SĀDHU – muito bom, excelente. Forma de agradecer aos ensinamentos oferecidos e/ou de expressar profundo contentamento em relação a alguma coisa.
SAMĀDHI – estado de concentração profunda.
SAMSĀRĀ – ciclo incessante de renascimentos e mortes nos diversos reinos de existência, do qual se liberta através de Nibbana.
SANGHA – os monges, aqueles que abriram mão da vida laica para seguir os ensinamentos do Buddha.
SATI – a capacidade de aplicar a mente a um objeto mental, presença mental.
SĪLA – ética, moralidade.
TAN – Venerável Senhor; forma de se referir e/ou tratar com monges plenamente ordenados que não sejam professores. Para professores/monges com mais de 10 anos de ordenação, é possível usar Tan Ajahn.

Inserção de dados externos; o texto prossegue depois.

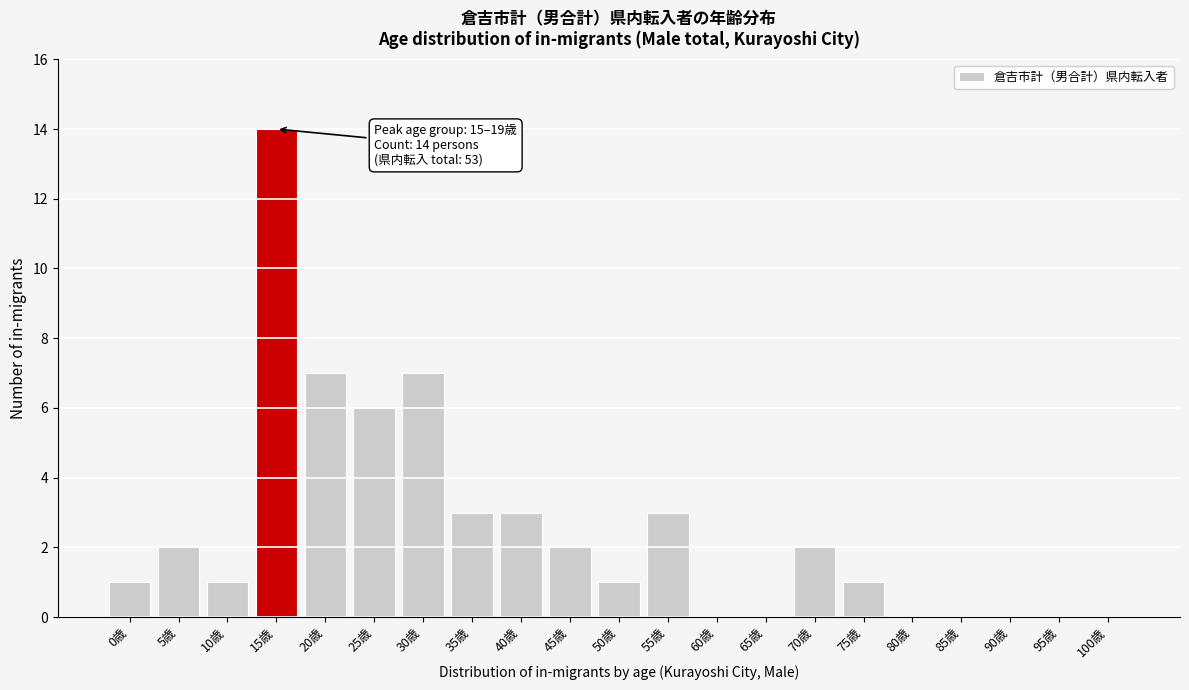

Reading right to left, transcribe all the data shown in this chart.

100歳=0	95歳=0	90歳=0	85歳=0	80歳=0	75歳=1	70歳=2	65歳=0	60歳=0	55歳=3	50歳=1	45歳=2	40歳=3	35歳=3	30歳=7	25歳=6	20歳=7	15歳=14	10歳=1	5歳=2	0歳=1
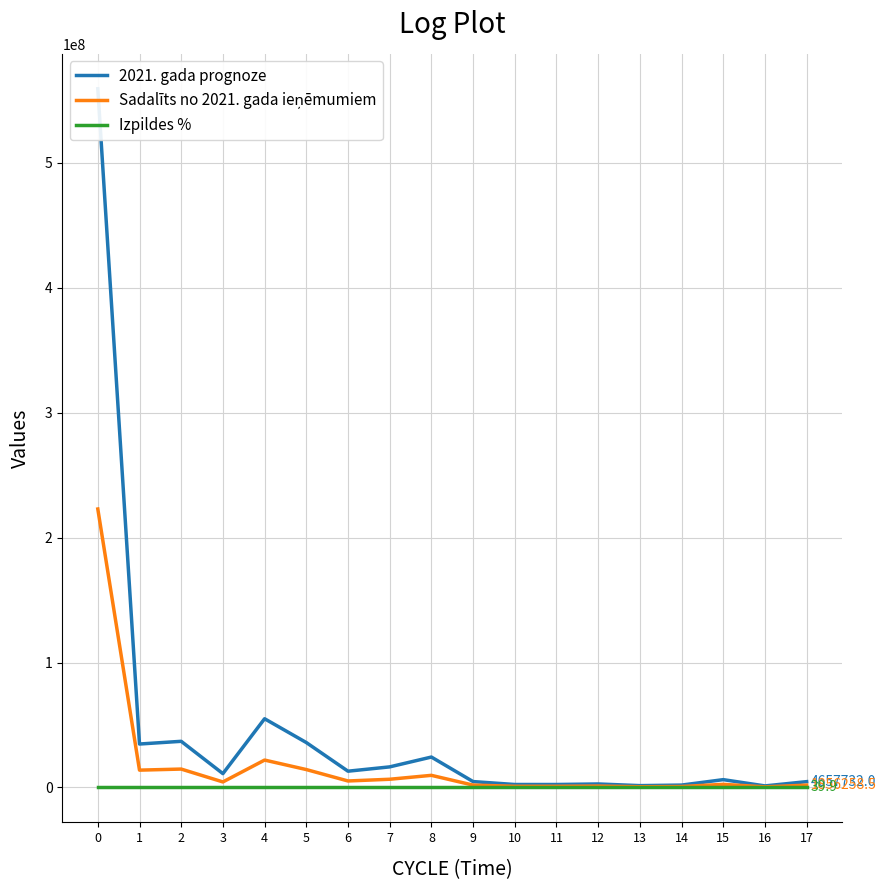

Which series has the largest total across all categories?

2021. gada prognoze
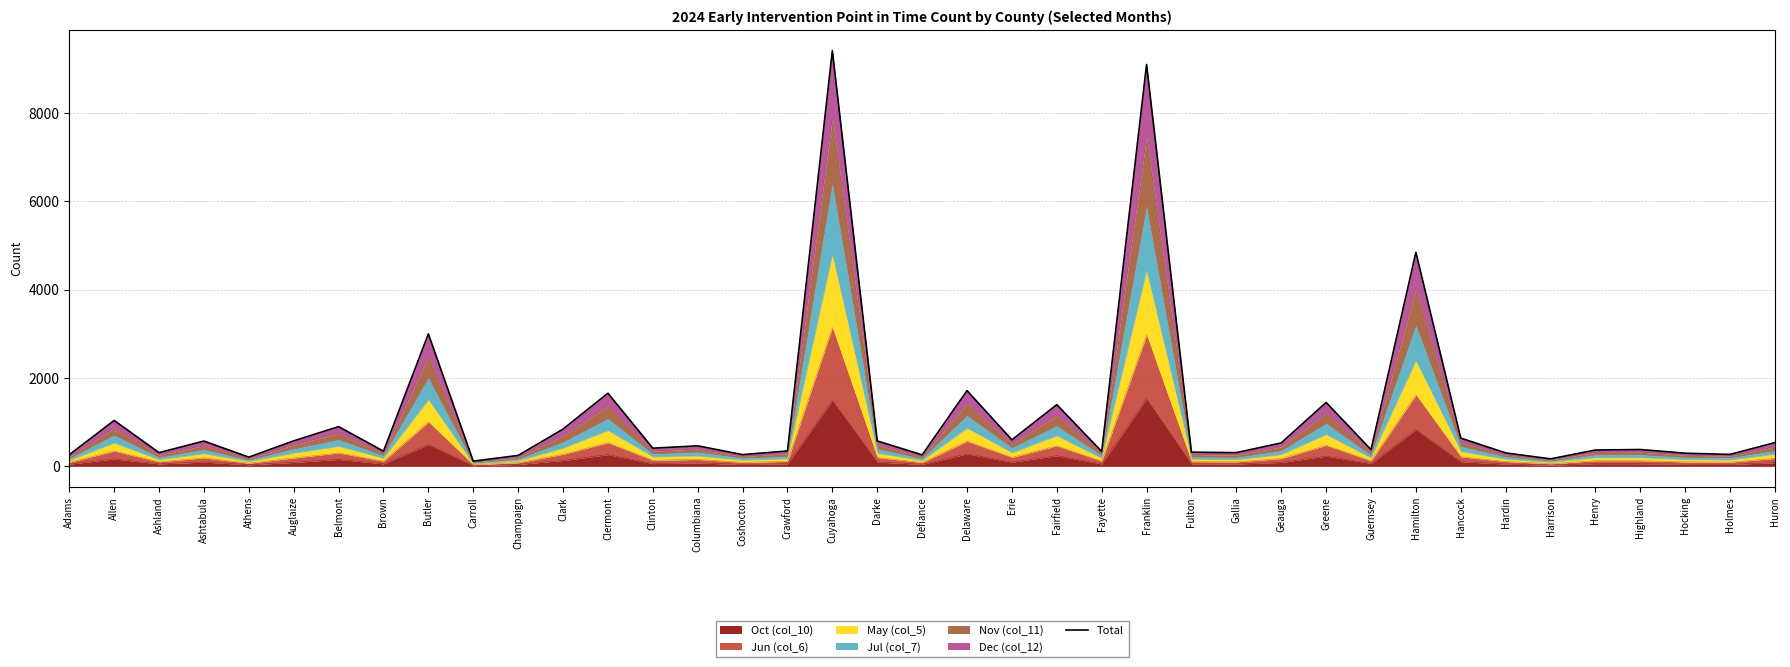

Reading left to right, what are all the values shown in this chart?

Adams=262	Allen=1039	Ashland=310	Ashtabula=572	Athens=208	Auglaize=577	Belmont=899	Brown=343	Butler=3000	Carroll=117	Champaign=247	Clark=843	Clermont=1656	Clinton=411	Columbiana=464	Coshocton=265	Crawford=348	Cuyahoga=9416	Darke=575	Defiance=259	Delaware=1715	Erie=600	Fairfield=1397	Fayette=336	Franklin=9102	Fulton=321	Gallia=310	Geauga=530	Greene=1447	Guernsey=378	Hamilton=4847	Hancock=639	Hardin=304	Harrison=169	Henry=369	Highland=381	Hocking=297	Holmes=270	Huron=538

THERA – ancião, monges com mais de dez anos de vida monástica.
TIPITAKA ou TRIPITAKA – os três conjuntos de textos que compõem o Cânone Páli: regras de disciplina (Vinaya), discursos do Buddha (Suttas) e tratados de filosofia (Abhidhamma)
UPĀSIKĀ (feminino)  e UPĀSAKA (masculino) – discípulos leigos do Buddha.
VASSA – os meses da estação das chuvas na Ásia (agosto, setembro e outubro). Expressão também usada para falar do tempo que um monge tem na vida monástica, desde a sua ordenação plena.
VIHĀRA – templo ou mosteiro budista.
VINAYA – conjunto de livros que contém o código de disciplina monástica; muitas vezes, usa-se a palavra para se referir ao código de disciplina monástica em si.
ZABUTON – colchão sobre o qual colocamos o zafu para meditar.
ZAFU – almofada redonda para se sentar em meditação.